Make an exact copy of the records, with the images left out.

(RAW DATA)

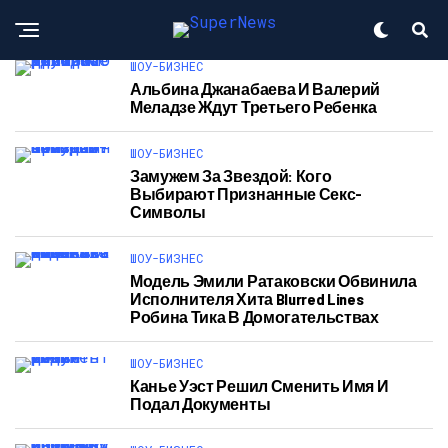
ШОУ-БИЗНЕС
Альбина Джанабаева И Валерий
Меладзе Ждут Третьего Ребенка
ШОУ-БИЗНЕС
Замужем За Звездой: Кого
Выбирают Признанные Секс-
Символы
ШОУ-БИЗНЕС
Модель Эмили Ратаковски Обвинила
Исполнителя Хита Blurred Lines
Робина Тика В Домогательствах
ШОУ-БИЗНЕС
Канье Уэст Решил Сменить Имя И
Подал Документы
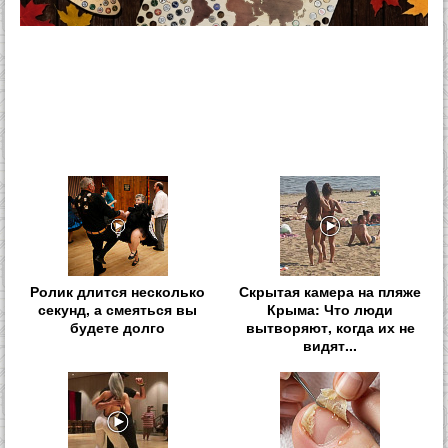
Ролик длится несколько
Скрытая камера на пляже
секунд, а смеяться вы
Крыма: Что люди
будете долго
вытворяют, когда их не
видят...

(End RAW DATA)

— SOLUTION —
ШОУ-БИЗНЕС
Альбина Джанабаева И Валерий
Меладзе Ждут Третьего Ребенка
ШОУ-БИЗНЕС
Замужем За Звездой: Кого
Выбирают Признанные Секс-
Символы
ШОУ-БИЗНЕС
Модель Эмили Ратаковски Обвинила
Исполнителя Хита Blurred Lines
Робина Тика В Домогательствах
ШОУ-БИЗНЕС
Канье Уэст Решил Сменить Имя И
Подал Документы
Ролик длится несколько
Скрытая камера на пляже
секунд, а смеяться вы
Крыма: Что люди
будете долго
вытворяют, когда их не
видят...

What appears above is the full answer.